Earlier this year Clinton’s foundation and Humana, the health insurance firm, swooped in to save the longtime tour stop. During the week of the tournament, the focus will be on welcoming the new (format), commemorating the old (legacy of Bob Hope), and to advocate good health habits, according to a USA Today report:
With a new format — one amateur per professional, not three; three courses, not four; and three days of pro-am play, not four — a new trophy and a new name, the Humana Challenge, the goal is to honor and celebrate the legacy of Bob Hope, the longtime tournament host. Another goal Jan. 16-22 is to promote health and well-being to affect people’s behavior.
Tournament week will feature a national conference focused on health and well-being on Tuesday, highlighted by a keynote address from Clinton.

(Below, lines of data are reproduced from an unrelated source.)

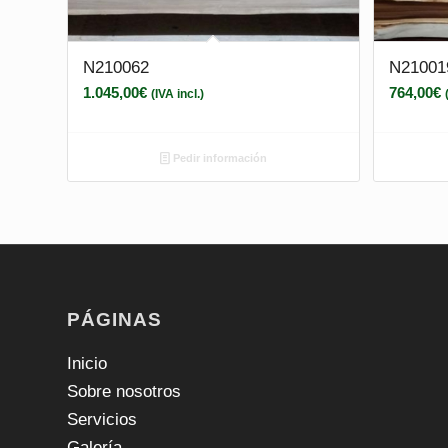
N210062
N21001
1.045,00
€
764,00
€
(IVA incl.)
Pedir información
PÁGINAS
Inicio
Sobre nosotros
Servicios
Galería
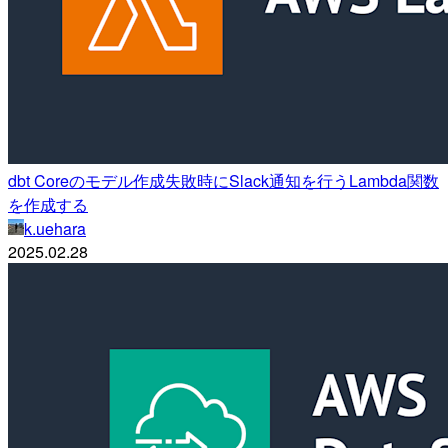
dbt Coreのモデル作成失敗時にSlack通知を行うLambda関数
を作成する
k.uehara
2025.02.28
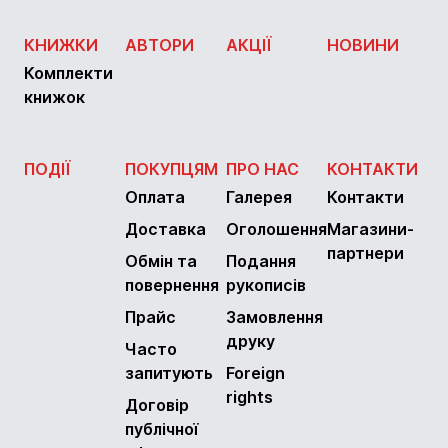
КНИЖКИ
АВТОРИ
АКЦІЇ
НОВИНИ
Комплекти
книжок
ПОДІЇ
ПОКУПЦЯМ
ПРО НАС
КОНТАКТИ
Оплата
Галерея
Контакти
Доставка
Оголошення
Магазини-
партнери
Обмін та
Подання
повернення
рукописів
Прайс
Замовлення
друку
Часто
запитують
Foreign
rights
Договір
публічної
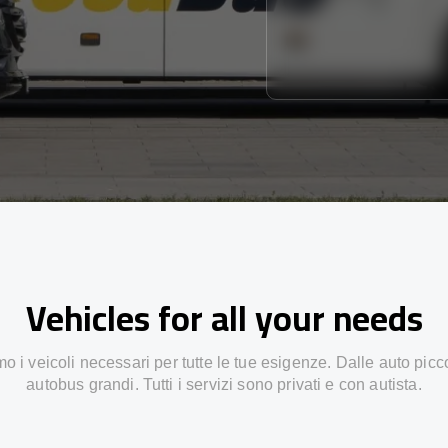
Vehicles for all your needs
 i veicoli necessari per tutte le tue esigenze. Dalle auto picc
autobus grandi. Tutti i servizi sono privati e con autista.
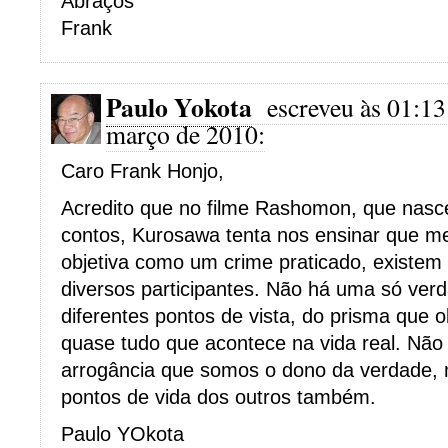
Abraços
Frank
Paulo Yokota
escreveu às 01:13
março de 2010:
Caro Frank Honjo,
Acredito que no filme Rashomon, que nasc
contos, Kurosawa tenta nos ensinar que 
objetiva como um crime praticado, existem
diversos participantes. Não há uma só ver
diferentes pontos de vista, do prisma que
quase tudo que acontece na vida real. Não
arrogância que somos o dono da verdade, 
pontos de vida dos outros também.
Paulo YOkota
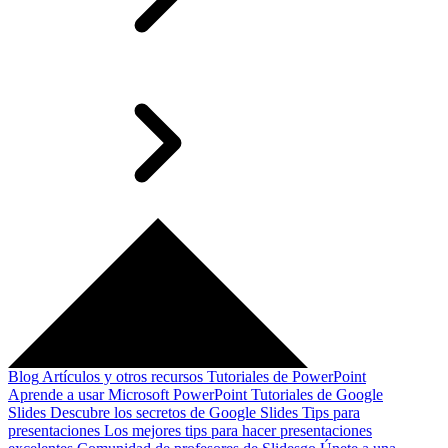
Blog
Artículos y otros recursos
Tutoriales de PowerPoint
Aprende a usar Microsoft PowerPoint
Tutoriales de Google
Slides
Descubre los secretos de Google Slides
Tips para
presentaciones
Los mejores tips para hacer presentaciones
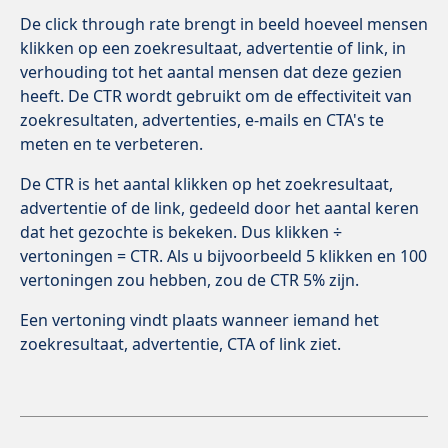
De click through rate brengt in beeld hoeveel mensen
klikken op een zoekresultaat, advertentie of link, in
verhouding tot het aantal mensen dat deze gezien
heeft. De CTR wordt gebruikt om de effectiviteit van
zoekresultaten, advertenties, e-mails en CTA's te
meten en te verbeteren.
De CTR is het aantal klikken op het zoekresultaat,
advertentie of de link, gedeeld door het aantal keren
dat het gezochte is bekeken. Dus klikken ÷
vertoningen = CTR. Als u bijvoorbeeld 5 klikken en 100
vertoningen zou hebben, zou de CTR 5% zijn.
Een vertoning vindt plaats wanneer iemand het
zoekresultaat, advertentie, CTA of link ziet.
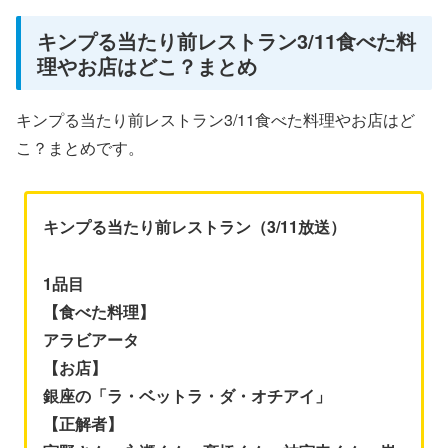
キンプる当たり前レストラン3/11食べた料
理やお店はどこ？まとめ
キンプる当たり前レストラン3/11食べた料理やお店はど
こ？まとめです。
キンプる当たり前レストラン（3/11放送）
1品目
【食べた料理】
アラビアータ
【お店】
銀座の「ラ・ベットラ・ダ・オチアイ」
【正解者】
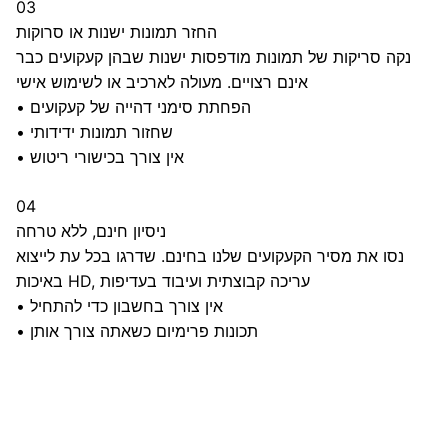
03
החזר תמונות ישנות או סרוקות
נקה סריקות של תמונות מודפסות ישנות שבהן קעקועים כבר
אינם רצויים. מעולה לארכיב או לשימוש אישי
הפחתת סימני דהייה של קעקועים
•
שחזור תמונות ידידותי
•
אין צורך בכישורי ריטוש
•
04
ניסיון חינם, ללא טרחה
נסו את מסיר הקעקועים שלנו בחינם. שדרגו בכל עת לייצוא
באיכות HD, עריכה קבוצתית ועיבוד בעדיפות
אין צורך בחשבון כדי להתחיל
•
תכונות פרימיום כשאתה צורך אותן
•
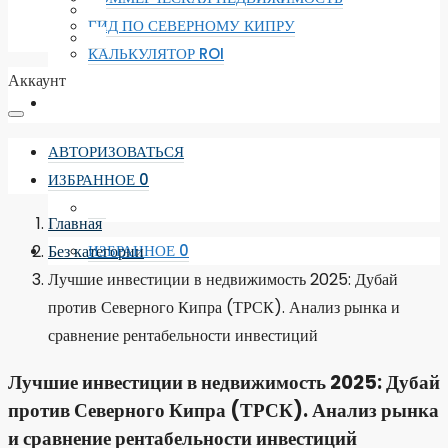
ГИД ПО СЕВЕРНОМУ КИПРУ
КАЛЬКУЛЯТОР ROI
Аккаунт
АВТОРИЗОВАТЬСЯ
ИЗБРАННОЕ
0
Главная
Без категории
ИЗБРАННОЕ
0
Лучшие инвестиции в недвижимость 2025: Дубай
против Северного Кипра (ТРСК). Анализ рынка и
сравнение рентабельности инвестиций
Лучшие инвестиции в недвижимость 2025: Дубай
против Северного Кипра (ТРСК). Анализ рынка
и сравнение рентабельности инвестиций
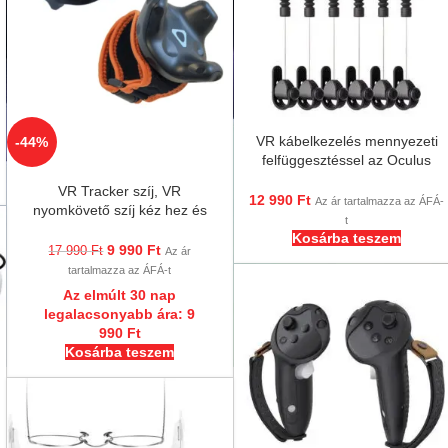
VR kábelkezelés mennyezeti
-44%
felfüggesztéssel az Oculus
Quest 2, 3 és HTC Vive pro
VR Tracker szíj, VR
hoz
12 990
Ft
Az ár tartalmazza az ÁFÁ-
nyomkövető szíj kéz hez és
t
láb hoz, HTC Vive Tracker
Kosárba teszem
(1.0, 2.0 és 3.0)
9 990
Ft
17 990
Ft
Az ár
tartalmazza az ÁFÁ-t
Az elmúlt 30 nap
legalacsonyabb ára:
9
990
Ft
Kosárba teszem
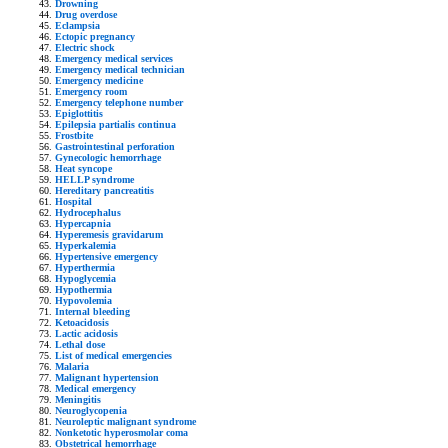
Drowning
Drug overdose
Eclampsia
Ectopic pregnancy
Electric shock
Emergency medical services
Emergency medical technician
Emergency medicine
Emergency room
Emergency telephone number
Epiglottitis
Epilepsia partialis continua
Frostbite
Gastrointestinal perforation
Gynecologic hemorrhage
Heat syncope
HELLP syndrome
Hereditary pancreatitis
Hospital
Hydrocephalus
Hypercapnia
Hyperemesis gravidarum
Hyperkalemia
Hypertensive emergency
Hyperthermia
Hypoglycemia
Hypothermia
Hypovolemia
Internal bleeding
Ketoacidosis
Lactic acidosis
Lethal dose
List of medical emergencies
Malaria
Malignant hypertension
Medical emergency
Meningitis
Neuroglycopenia
Neuroleptic malignant syndrome
Nonketotic hyperosmolar coma
Obstetrical hemorrhage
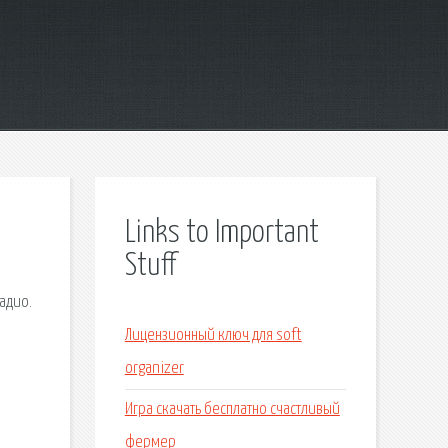
Links to Important
Stuff
адио.
Лицензионный ключ для soft
organizer
Игра скачать бесплатно счастливый
фермер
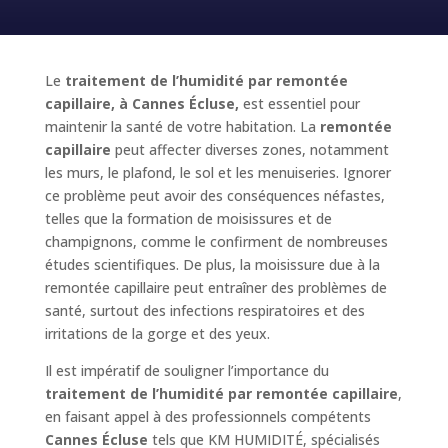
Le
traitement de l’humidité par remontée
capillaire, à Cannes Écluse,
est essentiel pour
maintenir la santé de votre habitation. La
remontée
capillaire
peut affecter diverses zones, notamment
les murs, le plafond, le sol et les menuiseries. Ignorer
ce problème peut avoir des conséquences néfastes,
telles que la formation de moisissures et de
champignons, comme le confirment de nombreuses
études scientifiques. De plus, la moisissure due à la
remontée capillaire peut entraîner des problèmes de
santé, surtout des infections respiratoires et des
irritations de la gorge et des yeux.
Il est impératif de souligner l’importance du
traitement de l’humidité par remontée capillaire
,
en faisant appel à des professionnels compétents
Cannes Écluse
tels que KM HUMIDITÉ, spécialisés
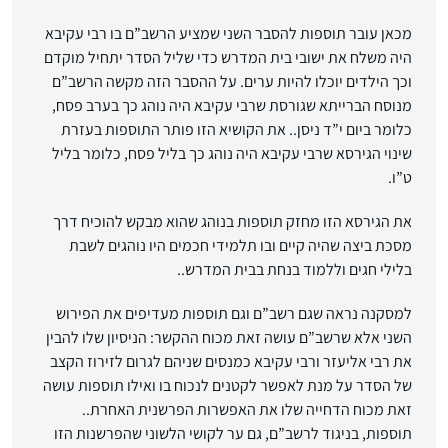
מכאן עובר תוספות להסבר השני שמציע הרשב”ם בו רבי עקיבא
היה משלח את ישובי בית המדרש כדי שליל הסדר יתחיל מוקדם
וכך הילדים יוכלו להיות ערים. על ההסבר הזה מקשה הרשב”ם
מנוסח הברייתא שגורסת שרבי עקיבא היה נוהג כך בערב פסח,
כלומר ביום י”ד ניסן.. את הקושיא הזו פותר התוספות בעזרת
שינוי הגירסא שרבי עקיבא היה נוהג כך בליל פסח, כלומר בליל
ט”ו.
את הגירסא הזו מחזק תוספות בנוהג שהוא מבקש להוכיח דרך
מסכת ביצה שהיה קיים ובו תלמידי חכמים היו נוהגים לשבת
בלילי חגים וללמוד בנחת בבית המדרש..
למסקנה נראה שגם רשב”ם וגם תוספות מעדיפים את הפירוש
השני אלא שרשב”ם עושה זאת מכוח ההקשר: הניסיון שלו להבין
את רבי אליעזר ורבי עקיבא כמנסים שניהם לגרום לזירוז הקצב
של הסדר על מנת לאפשר לקטנים לנכוח בו ואילו תוספות עושה
זאת מכוח הדחייה שלו את האפשרות הפרשנית האחרת..
תוספות, בניגוד לרשב”ם, גם ער לקושי הלשוני שהפרשנות הזו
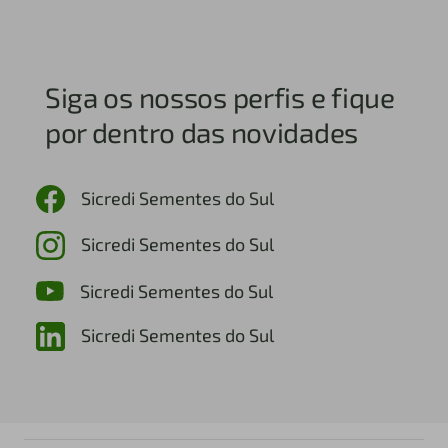
Siga os nossos perfis e fique
por dentro das novidades
Sicredi Sementes do Sul
Sicredi Sementes do Sul
Sicredi Sementes do Sul
Sicredi Sementes do Sul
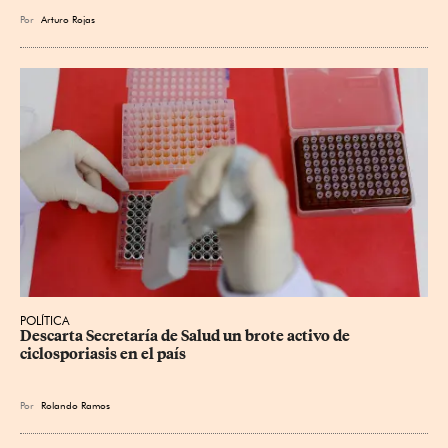
Por
Arturo Rojas
POLÍTICA
Descarta Secretaría de Salud un brote activo de 
ciclosporiasis en el país
Por
Rolando Ramos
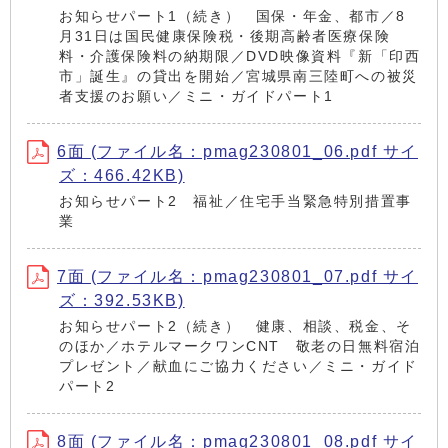
お知らせパート1（続き） 国保・年金、都市／8
月31日は国民健康保険税・後期高齢者医療保険
料・介護保険料の納期限／DVD映像資料『新「印西
市」誕生』の貸出を開始／宮城県南三陸町への被災
者支援のお願い／ミニ・ガイドパート1
6面 (ファイル名：pmag230801_06.pdf サイ
ズ：466.42KB)
お知らせパート2 福祉／住宅手当緊急特別措置事
業
7面 (ファイル名：pmag230801_07.pdf サイ
ズ：392.53KB)
お知らせパート2（続き） 健康、相談、税金、そ
のほか／ホテルマークワンCNT 敬老の日無料宿泊
プレゼント／献血にご協力ください／ミニ・ガイド
パート2
8面 (ファイル名：pmag230801_08.pdf サイ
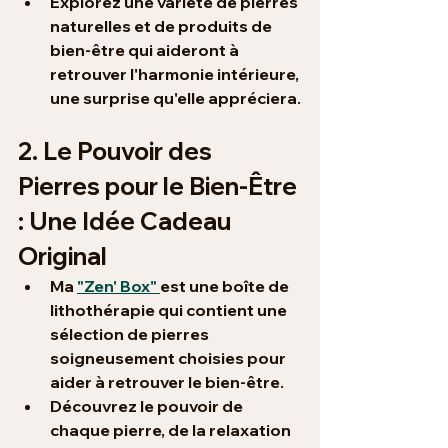
Explorez une variété de 
pierres 
naturelles et de produits de 
bien-être
 qui aideront à 
retrouver l'harmonie intérieure, 
une surprise qu'elle appréciera.
2. Le Pouvoir des 
Pierres pour le Bien-Être 
: Une Idée Cadeau 
Original
Ma 
"Zen' Box" 
est une boîte de 
lithothérapie 
qui contient une 
sélection de pierres 
soigneusement choisies pour 
aider à retrouver le 
bien-être
.
Découvrez le pouvoir de 
chaque pierre, de la relaxation 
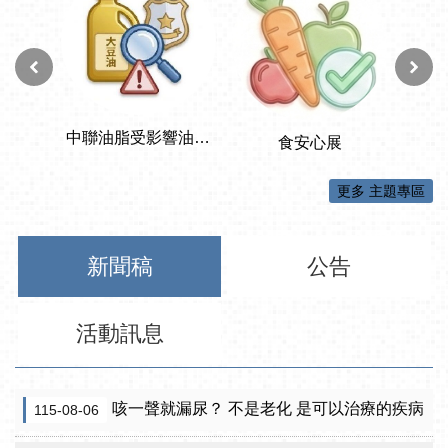
更多 主題專區
新聞稿
公告
活動訊息
咳一聲就漏尿？ 不是老化 是可以治療的疾病
115-08-06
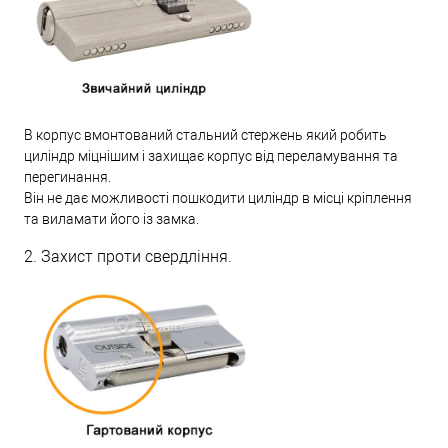
В корпус вмонтований стальний стержень який робить
циліндр міцнішим і захищає корпус від переламування та
перегинання.
Він не дає можливості пошкодити циліндр в місці кріплення
та виламати його із замка.
2. Захист проти свердління.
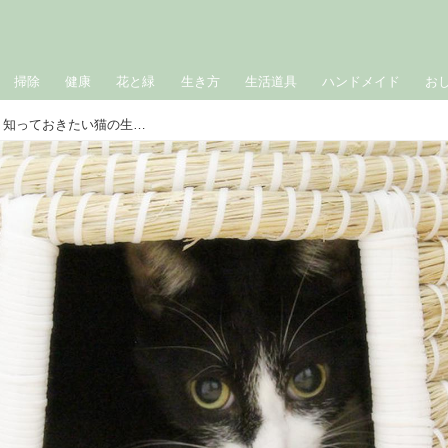
掃除
健康
花と緑
生き方
生活道具
ハンドメイド
お
猫は人間の「くしゃみ」が大の苦手！ 知っておきたい猫の生態｜生きづらい世界で、猫が教えてくれたこと 咲セリ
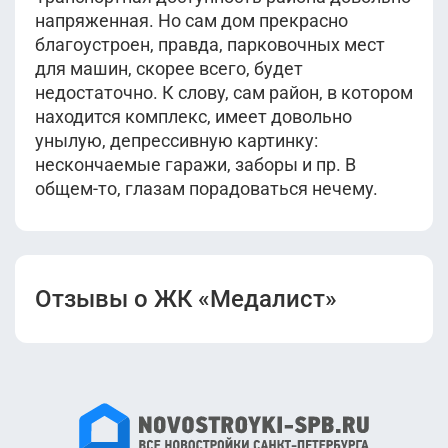
напряженная. Но сам дом прекрасно
благоустроен, правда, парковочных мест
для машин, скорее всего, будет
недостаточно. К слову, сам район, в котором
находится комплекс, имеет довольно
унылую, депрессивную картинку:
нескончаемые гаражи, заборы и пр. В
общем-то, глазам порадоваться нечему.
Отзывы о ЖК «Медалист»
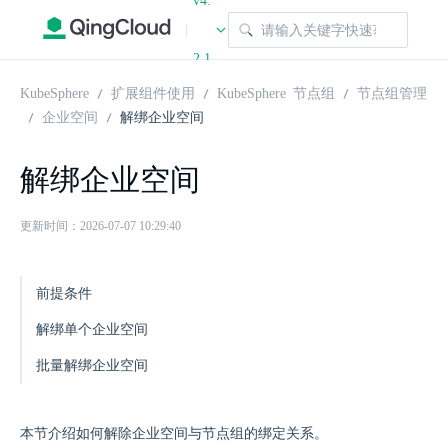
v4.
|
2.1
KubeSphere
扩展组件使用
KubeSphere 节点组
节点组管理
企业空间
解绑企业空间
解绑企业空间
更新时间：2026-07-07 10:29:40
前提条件
解绑单个企业空间
批量解绑企业空间
本节介绍如何解除企业空间与节点组的绑定关系。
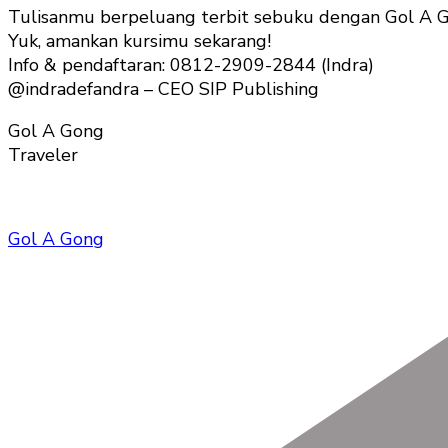
Tulisanmu berpeluang terbit sebuku dengan Gol A 
Yuk, amankan kursimu sekarang!
Info & pendaftaran: 0812-2909-2844 (Indra)
@indradefandra – CEO SIP Publishing
Gol A Gong
Traveler
Gol A Gong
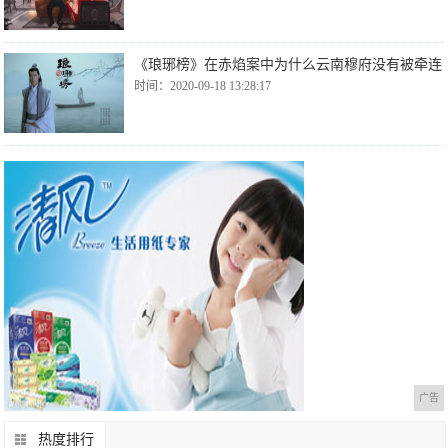
《琅琊榜》在赤焰案中为什么云南穆府没有被牵连
时间：2020-09-18 13:28:17
广告
热度排行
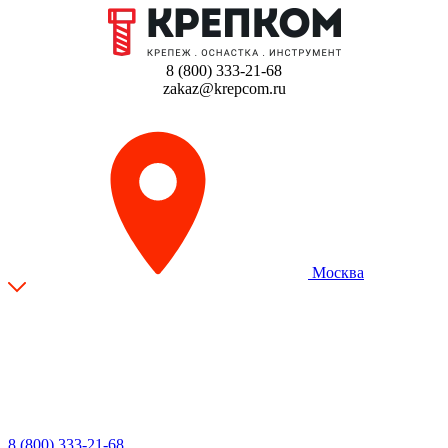
8 (800) 333-21-68
zakaz@krepcom.ru
Москва
8 (800) 333-21-68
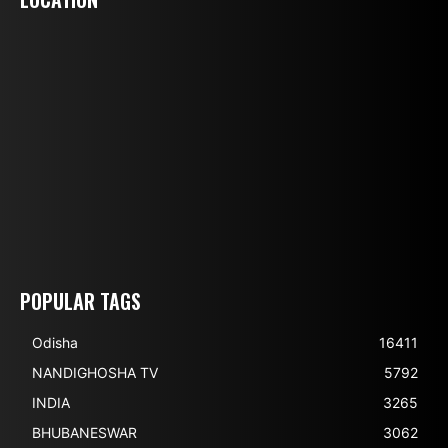
POPULAR TAGS
Odisha
16411
NANDIGHOSHA TV
5792
INDIA
3265
BHUBANESWAR
3062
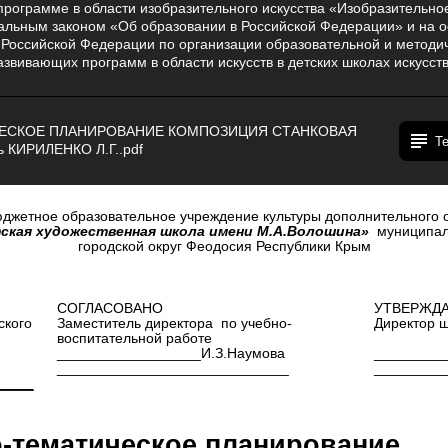
рограмме в области изобразительного искусства «Изобразительное
ральным законом «Об образовании в Российской Федерации» и на 
 Российской Федерации по организации образовательной и методи
вивающих программ в области искусств в детских школах искусств
ЕСКОЕ ПЛАНИРОВАНИЕ КОМПОЗИЦИЯ СТАНКОВАЯ
Т
ь КИРИЛЕНКО Л.Г..pdf
джетное образовательное учреждение культуры дополнительного 
ская художественная школа имени М.А.Волошина»
муниципал
городской округ Феодосия Республики Крым
СОГЛАСОВАНО
УТВЕРЖД
ского
Заместитель директора по учебно-
Директор 
воспитательной работе
__________________И.З.Наумова
_________
_____________________________
_________
_____
-тематическое планирование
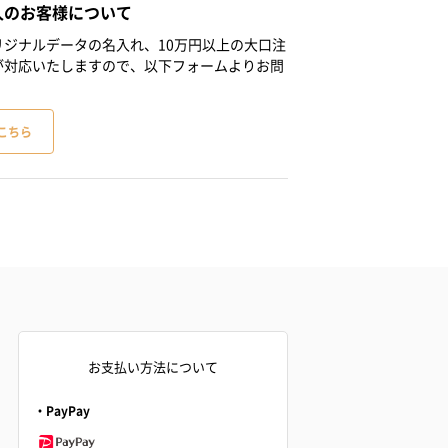
人のお客様について
ジナルデータの名入れ、10万円以上の大口注
が対応いたしますので、以下フォームよりお問
こちら
お支払い方法について
・PayPay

“We’re having all these fights down in Washington today about the budget. And the reason is that if you’re a conservative, some of the choices that have to be made are unpalatable, and if you’re a liberal, some of the choices you have to make are unpalatable,” Clinton said. “The one free choice we have is to become healthier.
“If you look at what America is spending, 17.5% give or take, on health care, and no other major country pays that. The Netherlands is 11.9%; France is 11.8%, Japan’s still at 8.5%. And one of the reasons Japan is at 8.5% in health care is the way they live. Conservatively, that’s $850 billion difference between us and them.
“This is one thing every American can do about America’s budget deficit. If we change our lifestyles, that’s one thing every American can do to make our country stronger.”
The former President also believes more people playing golf can help resolve many of this country’s issues:
Clinton would like to see another change — one dealing with the gridlock on Capitol Hill. Clinton probably sports bruises from his partisan battled with Republicans during his eight years at 1600 Pennsylvania Avenue. And he sees things haven’t gotten any better between the GOP and the Democratic Party.
His solution? Tee it up.
Clinton said that while the country is less racist and sexist and more acceptable of homosexuals, one division needs to be improved.
“We don’t want to be around people we disagree with,” he said. “Just think about it. It’s a bad thing, I think, for our country, that we don’t like to be around people who disagree with us.
“Golf brings people together. Once you actually see somebody as a human being, it becomes impossible to disregard what they have to say, and you might learn something. I think it’s really important.”